START PASSAGE TO READ

In conclusion, we have demonstrated that EPAS1 plays a key role in IL-31 induction in mice and humans with atopic skin inflammation. Thus, EPAS1 may be a therapeutic target for controlling IL-31-associated itch.

Methods

Mice

Dock8−/− mice have been described previously6. Mice heterozygous for the mutant allele (Dock8+/−) were backcrossed onto a C57BL/6 background for more than nine generations, and Dock8+/− mice were crossed with AND TCR Tg mice or OTII TCR Tg mice to obtain Dock8+/− or Dock8−/− TCR Tg mice. Osmr−/− mice were obtained from RIKEN BioResource Center (RBRC02711). Epas1lox/lox mice were obtained from the Jackson Laboratory and crossed with CD4-Cre Tg mice to obtain CD4-Cre+ Epas1lox/loxDock8−/− AND Tg mice. CAG-OVA mice were purchased from the Jackson Laboratory. Mice were maintained under specific-pathogen-free conditions in the animal facility of Kyushu University, and age- and sex-matched littermates were used as controls. Animal experiments were approved by the committee of Ethics of Animal Experiments, Kyushu University. Mice were selected randomly and assigned to experimental groups according to genotype. The investigators who performed the experiments were not blinded to mouse genotypes.

END PASSAGE TO READ

* **TASK GOAL**: Reproduce the section of the EPAS1 passage starting with "In conclusion, we" and going on through "controlling IL-31-associated itch.". The entries after this point are not needed.

START DATA EXTRACT

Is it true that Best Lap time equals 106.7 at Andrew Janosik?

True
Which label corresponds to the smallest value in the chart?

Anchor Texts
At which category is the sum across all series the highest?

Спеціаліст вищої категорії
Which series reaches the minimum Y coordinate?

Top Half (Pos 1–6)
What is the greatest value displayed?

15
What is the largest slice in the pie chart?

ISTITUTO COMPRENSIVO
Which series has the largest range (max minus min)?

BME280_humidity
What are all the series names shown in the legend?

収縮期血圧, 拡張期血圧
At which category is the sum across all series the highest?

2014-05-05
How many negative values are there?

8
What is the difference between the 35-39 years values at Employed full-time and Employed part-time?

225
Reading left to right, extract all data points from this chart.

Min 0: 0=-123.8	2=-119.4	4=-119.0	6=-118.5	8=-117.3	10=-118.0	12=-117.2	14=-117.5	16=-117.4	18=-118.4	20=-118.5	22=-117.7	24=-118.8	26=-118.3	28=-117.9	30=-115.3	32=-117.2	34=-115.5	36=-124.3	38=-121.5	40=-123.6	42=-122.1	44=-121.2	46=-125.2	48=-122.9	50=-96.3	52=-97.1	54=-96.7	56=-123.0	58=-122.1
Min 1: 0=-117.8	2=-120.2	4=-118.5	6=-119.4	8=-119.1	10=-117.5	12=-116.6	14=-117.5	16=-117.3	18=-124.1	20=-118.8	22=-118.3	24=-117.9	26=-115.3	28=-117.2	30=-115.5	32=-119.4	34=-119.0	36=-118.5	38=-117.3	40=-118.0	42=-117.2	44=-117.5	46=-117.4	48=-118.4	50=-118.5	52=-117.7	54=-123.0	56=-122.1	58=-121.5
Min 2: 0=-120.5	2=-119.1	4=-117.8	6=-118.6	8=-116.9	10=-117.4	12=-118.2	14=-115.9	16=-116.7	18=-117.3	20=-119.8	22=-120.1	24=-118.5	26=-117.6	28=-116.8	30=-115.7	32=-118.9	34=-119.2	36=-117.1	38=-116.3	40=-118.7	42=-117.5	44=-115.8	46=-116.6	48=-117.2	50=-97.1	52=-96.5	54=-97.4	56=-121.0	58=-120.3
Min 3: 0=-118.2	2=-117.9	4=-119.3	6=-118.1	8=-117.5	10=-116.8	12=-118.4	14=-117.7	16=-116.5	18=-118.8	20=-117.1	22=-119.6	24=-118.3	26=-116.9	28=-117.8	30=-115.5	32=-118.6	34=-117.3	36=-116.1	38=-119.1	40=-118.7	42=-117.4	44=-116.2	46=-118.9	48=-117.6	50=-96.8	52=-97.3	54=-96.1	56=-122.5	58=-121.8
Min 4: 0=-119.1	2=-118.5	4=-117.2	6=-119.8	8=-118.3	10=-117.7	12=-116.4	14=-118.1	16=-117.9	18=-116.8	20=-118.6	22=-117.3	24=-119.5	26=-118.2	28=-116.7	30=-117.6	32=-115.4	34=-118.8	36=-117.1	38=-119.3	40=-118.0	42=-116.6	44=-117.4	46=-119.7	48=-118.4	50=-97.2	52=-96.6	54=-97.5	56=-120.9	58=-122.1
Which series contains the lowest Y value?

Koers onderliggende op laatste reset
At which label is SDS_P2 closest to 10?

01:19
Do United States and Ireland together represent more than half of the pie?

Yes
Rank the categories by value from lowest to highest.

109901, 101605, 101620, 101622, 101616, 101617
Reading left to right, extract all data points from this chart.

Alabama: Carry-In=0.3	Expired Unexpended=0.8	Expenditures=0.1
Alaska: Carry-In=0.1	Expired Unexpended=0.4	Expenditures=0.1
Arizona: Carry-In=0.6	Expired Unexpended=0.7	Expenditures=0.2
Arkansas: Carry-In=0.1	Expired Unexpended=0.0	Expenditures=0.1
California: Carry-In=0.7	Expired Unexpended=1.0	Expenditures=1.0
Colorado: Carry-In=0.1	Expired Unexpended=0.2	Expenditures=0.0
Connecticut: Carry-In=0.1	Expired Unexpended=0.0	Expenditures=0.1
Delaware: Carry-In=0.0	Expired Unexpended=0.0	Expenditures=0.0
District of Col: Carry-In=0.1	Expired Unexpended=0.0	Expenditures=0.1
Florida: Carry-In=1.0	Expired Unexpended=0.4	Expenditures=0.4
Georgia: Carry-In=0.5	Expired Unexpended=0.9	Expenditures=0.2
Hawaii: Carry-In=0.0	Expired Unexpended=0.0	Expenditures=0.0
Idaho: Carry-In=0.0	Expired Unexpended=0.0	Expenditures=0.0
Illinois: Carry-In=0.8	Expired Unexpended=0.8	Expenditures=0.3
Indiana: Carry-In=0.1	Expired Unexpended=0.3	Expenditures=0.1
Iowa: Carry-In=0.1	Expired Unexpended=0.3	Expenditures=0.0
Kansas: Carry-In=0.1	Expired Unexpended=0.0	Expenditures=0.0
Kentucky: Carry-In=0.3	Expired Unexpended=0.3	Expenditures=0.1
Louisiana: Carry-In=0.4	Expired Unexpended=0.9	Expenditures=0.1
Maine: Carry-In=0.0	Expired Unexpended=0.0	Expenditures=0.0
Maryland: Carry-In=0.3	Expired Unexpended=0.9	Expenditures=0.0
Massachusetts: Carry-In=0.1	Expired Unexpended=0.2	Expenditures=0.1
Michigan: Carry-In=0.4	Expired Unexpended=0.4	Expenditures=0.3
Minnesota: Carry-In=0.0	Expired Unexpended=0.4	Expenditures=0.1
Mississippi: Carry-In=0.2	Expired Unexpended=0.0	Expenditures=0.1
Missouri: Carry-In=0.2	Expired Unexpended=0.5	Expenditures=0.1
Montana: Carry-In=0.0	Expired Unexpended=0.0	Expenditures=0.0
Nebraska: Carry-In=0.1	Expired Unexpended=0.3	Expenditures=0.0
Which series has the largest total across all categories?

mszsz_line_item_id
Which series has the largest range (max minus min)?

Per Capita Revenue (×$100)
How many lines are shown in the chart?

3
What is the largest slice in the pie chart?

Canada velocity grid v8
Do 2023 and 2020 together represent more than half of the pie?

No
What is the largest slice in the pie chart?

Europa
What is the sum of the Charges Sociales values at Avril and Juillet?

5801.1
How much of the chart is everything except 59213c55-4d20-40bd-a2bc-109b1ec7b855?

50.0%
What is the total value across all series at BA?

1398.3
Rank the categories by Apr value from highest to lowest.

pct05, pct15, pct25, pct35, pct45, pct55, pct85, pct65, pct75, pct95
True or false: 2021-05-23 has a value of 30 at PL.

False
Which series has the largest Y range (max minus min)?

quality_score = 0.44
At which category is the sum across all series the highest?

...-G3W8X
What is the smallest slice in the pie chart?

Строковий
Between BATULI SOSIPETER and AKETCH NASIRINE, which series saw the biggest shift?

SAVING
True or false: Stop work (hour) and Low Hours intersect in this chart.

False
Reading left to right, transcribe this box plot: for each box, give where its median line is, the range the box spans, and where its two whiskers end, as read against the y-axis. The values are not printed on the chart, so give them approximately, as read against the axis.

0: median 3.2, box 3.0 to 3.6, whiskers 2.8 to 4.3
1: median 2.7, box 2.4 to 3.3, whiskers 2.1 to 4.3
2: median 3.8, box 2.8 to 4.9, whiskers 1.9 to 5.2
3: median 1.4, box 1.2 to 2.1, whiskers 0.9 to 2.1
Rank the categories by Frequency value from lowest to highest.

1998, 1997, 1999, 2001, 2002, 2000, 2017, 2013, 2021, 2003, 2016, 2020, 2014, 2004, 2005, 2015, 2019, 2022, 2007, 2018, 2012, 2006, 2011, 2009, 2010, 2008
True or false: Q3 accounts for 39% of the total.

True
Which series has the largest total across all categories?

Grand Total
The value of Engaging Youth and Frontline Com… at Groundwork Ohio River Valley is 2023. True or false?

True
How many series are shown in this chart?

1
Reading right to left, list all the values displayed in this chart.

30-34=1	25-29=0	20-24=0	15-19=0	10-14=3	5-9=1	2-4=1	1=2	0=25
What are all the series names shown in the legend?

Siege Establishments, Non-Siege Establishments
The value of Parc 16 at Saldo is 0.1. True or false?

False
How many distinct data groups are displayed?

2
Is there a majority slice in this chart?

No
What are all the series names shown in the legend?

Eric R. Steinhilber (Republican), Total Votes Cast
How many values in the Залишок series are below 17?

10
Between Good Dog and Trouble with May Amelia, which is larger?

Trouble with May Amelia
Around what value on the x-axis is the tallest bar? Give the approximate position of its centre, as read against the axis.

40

END DATA EXTRACT

* **SOLUTION FOR THIS EXERCISE**:
In conclusion, we have demonstrated that EPAS1 plays a key role in IL-31 induction in mice and humans with atopic skin inflammation. Thus, EPAS1 may be a therapeutic target for controlling IL-31-associated itch.